Problem is, I don't like it. In fact, I'm struggling to get through the book because of one big issue.
Don't get me wrong. Dialogue is awesome. It serves a great purpose by the plot along speedily. It's a great way to have characters bounce off each other. It's a great indication of conflict between characters.
But ONLY is used simultaneously with narrative. In other words. Unless you've written a play, don't only use dialogue. Incidentally, even plays give us clues like: angrily. caustic. sing-song. etc. which give us readers a clue as to visualizing what's going on. Even then, most plays are a lot harder to read than to watch. For a good reason.
Dialogue, no matter how good, is dead if it doesn't have description and/or narrative. See the thing with reading is that we aren't "seeing" things the same way one would watching t.v. We need clues from the writing. So if there aren't any, it "looks" like the characters are standing stiffly and talking. It "sounds" like the characters are speaking in monotone.
"My baby died," I said. "From SIDS. Long ago, but it still hurts."
"I'm sorry," Mike replied. "I can't imagine what it must be like to go through something like that."
"The worst is that people thought I killed him."
Yeah. Serious stuff, right? Emotional dynamite. Except... it's not. Because the reader has NO idea how the character's feeling as they talk about it. And them saying that it hurts just doesn't have as much impact as it could. Without these clues, the reader is lost.
So let's see how much the dialogue changes by adding some narrative.
"My baby died," I said. Years had passed and saying those three words made my throat burn. My eyes stung from many tears I still hadn't managed to finish crying. "From SIDS. Long ago, but it still hurts."
"I'm sorry." Mike's expression softened and he reached for me. I kept my distance, hugging myself instead. After all this time, I still couldn't let someone share in my pain. If I went to him now, I'd break down.
He averted his gaze, slowly lowering his arm. "I can't imagine what it must be like to go through something like that."
No. No one got it. Only people who lost people knew what true pain was. At least Mike acknowledged that he didn't know. Unlike quite a few people who callously insisted that I get over the death of my first and only child.
"The worst is that some people thought I killed him."

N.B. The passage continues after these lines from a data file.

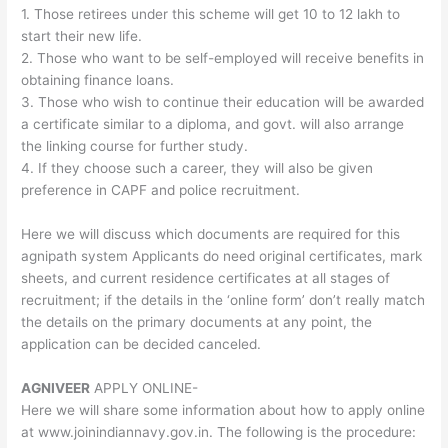
1. Those retirees under this scheme will get 10 to 12 lakh to
start their new life.
2. Those who want to be self-employed will receive benefits in
obtaining finance loans.
3. Those who wish to continue their education will be awarded
a certificate similar to a diploma, and govt. will also arrange
the linking course for further study.
4. If they choose such a career, they will also be given
preference in CAPF and police recruitment.
Here we will discuss which documents are required for this
agnipath system Applicants do need original certificates, mark
sheets, and current residence certificates at all stages of
recruitment; if the details in the ‘online form’ don’t really match
the details on the primary documents at any point, the
application can be decided canceled.
AGNIVEER
APPLY ONLINE-
Here we will share some information about how to apply online
at www.joinindiannavy.gov.in. The following is the procedure:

Immediately, the narrative parts give the dialogue depth. Now, we know the POV Character deals with some crushing pain at losing her child. We also see some sort of tension between her and Mike. He obviously wants her to be there for her, but she won't let him. All this information in a neat dozen sentences.
"But MISHAAAA," some of you might say, "That slowed the pacing down!"
Firstly, it's important to slow the pace down for important bits. Readers need to linger there, to absorb what's going on.
Secondly, if you really want to cut on the narrative, feel free, but never cut it out completely. Even if you only have brief flashes of thought, or mentions of facial expressions, actions etc.
Those little bits you add could make the difference between a dead book and a sparkling one.
Do you tend to write more narrative? Or are you a dialogue-heavy writer?